Chiara punta il dito contro l’assenza degli adulti e la pervasività del mondo digitale: “Credo che i nostri ragazzi non vengano seguiti abbastanza. Sono lasciati a loro stessi, e questo vale tanto per i genitori quanto per la società in generale. Internet, se usato male, è una fonte di violenza: non aiuta i giovani a crescere nel modo giusto e non favorisce l’accettazione della diversità. Dovremmo aiutarli a disconnettersi un po’ da quel mondo che mostra una realtà falsa, filtrata e aggressiva.”

Secondo Taulant, il problema non è locale ma nazionale, e riflette una trasformazione culturale più ampia: “Questo fenomeno riguarda tutta Italia. Viviamo un cambiamento radicale nei valori, nella cultura e nella struttura sociale. I ragazzi di oggi non sono più quelli di una volta: spesso agiscono come se le loro azioni non avessero conseguenze. I social, in questo senso, non li aiutano a responsabilizzarsi. L’educazione deve partire dai luoghi in cui i giovani si aggregano: scuole, famiglie, centri estivi.”

Sara esclude che si tratti di un problema legato all’integrazione e riflette sull’impatto della violenza normalizzata nei media: “Non credo sia una questione di integrazione, ormai quella c’è. Quello che non riesco a spiegarmi è la brutalità con cui avvengono certi episodi. Non è solo questione di stranieri o italiani, è qualcosa di più profondo. La violenza è ovunque: in tv, nei videogiochi, online. È diventata parte del quotidiano, visibile, accessibile. E i giovani la imitano.”

Fabrizio, padre da dieci anni, chiama in causa la responsabilità genitoriale e il vuoto educativo: “Molti comportamenti nascono dalla mancanza di cultura e rispetto. Quando leggi di ragazzi che distruggono lettini in spiaggia, capisci che c’è un problema serio con i beni pubblici, con le regole. I genitori devono essere più presenti. I ragazzi hanno tutto, sono annoiati e in gruppo fanno cose che da soli non farebbero. Quando ero giovane, sapevo bene cosa mi aspettava se mi fossi comportato male: oggi quel senso del limite non c’è più”.

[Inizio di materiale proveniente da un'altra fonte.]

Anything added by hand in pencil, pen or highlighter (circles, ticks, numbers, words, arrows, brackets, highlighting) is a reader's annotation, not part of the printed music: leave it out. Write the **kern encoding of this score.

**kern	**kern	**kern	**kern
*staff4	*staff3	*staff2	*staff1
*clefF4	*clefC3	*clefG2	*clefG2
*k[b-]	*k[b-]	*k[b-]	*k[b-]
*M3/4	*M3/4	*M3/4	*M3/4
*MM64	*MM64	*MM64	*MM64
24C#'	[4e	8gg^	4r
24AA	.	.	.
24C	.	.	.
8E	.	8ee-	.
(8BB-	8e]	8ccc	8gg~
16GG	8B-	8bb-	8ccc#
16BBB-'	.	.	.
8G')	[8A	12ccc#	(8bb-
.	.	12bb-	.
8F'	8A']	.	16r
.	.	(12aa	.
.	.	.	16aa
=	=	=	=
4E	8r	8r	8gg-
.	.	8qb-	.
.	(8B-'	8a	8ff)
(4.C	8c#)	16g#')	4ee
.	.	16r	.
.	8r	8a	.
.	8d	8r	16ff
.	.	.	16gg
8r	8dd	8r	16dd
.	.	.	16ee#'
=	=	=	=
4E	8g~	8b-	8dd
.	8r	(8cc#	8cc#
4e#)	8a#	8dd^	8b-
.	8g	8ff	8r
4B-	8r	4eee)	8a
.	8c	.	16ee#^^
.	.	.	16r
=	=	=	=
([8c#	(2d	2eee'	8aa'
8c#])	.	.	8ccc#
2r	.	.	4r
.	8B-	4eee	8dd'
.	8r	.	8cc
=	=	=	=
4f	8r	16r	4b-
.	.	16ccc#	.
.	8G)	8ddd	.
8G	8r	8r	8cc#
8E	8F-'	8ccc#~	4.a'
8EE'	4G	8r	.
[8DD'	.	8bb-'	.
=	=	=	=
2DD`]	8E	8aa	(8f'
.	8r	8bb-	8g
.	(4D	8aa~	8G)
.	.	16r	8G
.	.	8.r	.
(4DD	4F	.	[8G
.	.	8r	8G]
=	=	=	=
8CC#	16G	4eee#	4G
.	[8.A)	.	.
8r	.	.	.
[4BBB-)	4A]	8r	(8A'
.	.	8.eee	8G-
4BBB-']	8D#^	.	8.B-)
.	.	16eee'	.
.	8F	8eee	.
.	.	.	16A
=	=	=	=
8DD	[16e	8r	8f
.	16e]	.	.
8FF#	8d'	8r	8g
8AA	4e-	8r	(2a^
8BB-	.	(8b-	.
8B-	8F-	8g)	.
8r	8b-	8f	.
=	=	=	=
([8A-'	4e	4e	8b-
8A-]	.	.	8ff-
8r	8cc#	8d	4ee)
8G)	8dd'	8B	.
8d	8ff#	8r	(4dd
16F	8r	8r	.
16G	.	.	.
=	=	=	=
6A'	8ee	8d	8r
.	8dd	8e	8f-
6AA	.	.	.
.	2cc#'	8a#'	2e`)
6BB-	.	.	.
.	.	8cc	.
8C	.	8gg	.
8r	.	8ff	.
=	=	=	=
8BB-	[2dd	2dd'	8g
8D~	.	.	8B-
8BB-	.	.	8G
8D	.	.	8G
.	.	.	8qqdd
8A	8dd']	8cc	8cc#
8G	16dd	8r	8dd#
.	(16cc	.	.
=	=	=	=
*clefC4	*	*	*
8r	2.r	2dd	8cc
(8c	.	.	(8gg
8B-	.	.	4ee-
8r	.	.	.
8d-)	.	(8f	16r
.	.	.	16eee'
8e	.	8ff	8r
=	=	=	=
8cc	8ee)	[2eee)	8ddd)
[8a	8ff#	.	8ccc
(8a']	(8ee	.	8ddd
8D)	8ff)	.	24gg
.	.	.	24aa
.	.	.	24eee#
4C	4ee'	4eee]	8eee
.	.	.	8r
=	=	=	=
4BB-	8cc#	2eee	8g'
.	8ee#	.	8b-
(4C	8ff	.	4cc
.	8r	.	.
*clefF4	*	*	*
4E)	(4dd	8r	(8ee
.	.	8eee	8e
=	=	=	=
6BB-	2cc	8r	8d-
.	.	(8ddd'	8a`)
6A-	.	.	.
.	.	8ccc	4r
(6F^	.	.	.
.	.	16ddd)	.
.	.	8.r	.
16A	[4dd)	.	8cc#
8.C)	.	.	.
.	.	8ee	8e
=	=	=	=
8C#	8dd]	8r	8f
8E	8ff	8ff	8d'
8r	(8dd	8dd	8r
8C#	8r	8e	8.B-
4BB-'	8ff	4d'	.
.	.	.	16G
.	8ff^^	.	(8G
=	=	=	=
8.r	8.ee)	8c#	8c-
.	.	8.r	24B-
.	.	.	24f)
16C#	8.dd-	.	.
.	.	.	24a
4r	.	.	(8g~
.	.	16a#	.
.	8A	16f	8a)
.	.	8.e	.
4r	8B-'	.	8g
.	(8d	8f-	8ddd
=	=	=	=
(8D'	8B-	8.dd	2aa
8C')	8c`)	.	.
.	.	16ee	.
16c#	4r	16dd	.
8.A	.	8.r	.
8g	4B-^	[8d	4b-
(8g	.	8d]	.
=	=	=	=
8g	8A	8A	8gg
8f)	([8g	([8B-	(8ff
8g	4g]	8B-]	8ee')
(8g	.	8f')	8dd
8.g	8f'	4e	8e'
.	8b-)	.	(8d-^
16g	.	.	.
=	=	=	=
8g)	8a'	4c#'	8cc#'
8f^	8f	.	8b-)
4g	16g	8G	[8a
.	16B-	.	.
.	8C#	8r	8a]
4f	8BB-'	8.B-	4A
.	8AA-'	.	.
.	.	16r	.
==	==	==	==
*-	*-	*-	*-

In fondo, il tema sembra ruotare attorno a un’unica parola chiave: educazione. Che significa prima di tutto presenza, ascolto, confini chiari. Ma anche investimento in politiche giovanili, in luoghi di aggregazione sani, in percorsi scolastici che sappiano parlare davvero alla complessità dell’adolescenza.

La violenza tra giovani non è solo un sintomo di disagio, è anche un grido di attenzione. Per molti, infatti, dietro certi gesti c’è noia, vuoto, un bisogno mal espresso di essere visti e riconosciuti. E sono la scuola, la famiglia e la comunità a dover offrire loro risposte e sostegno.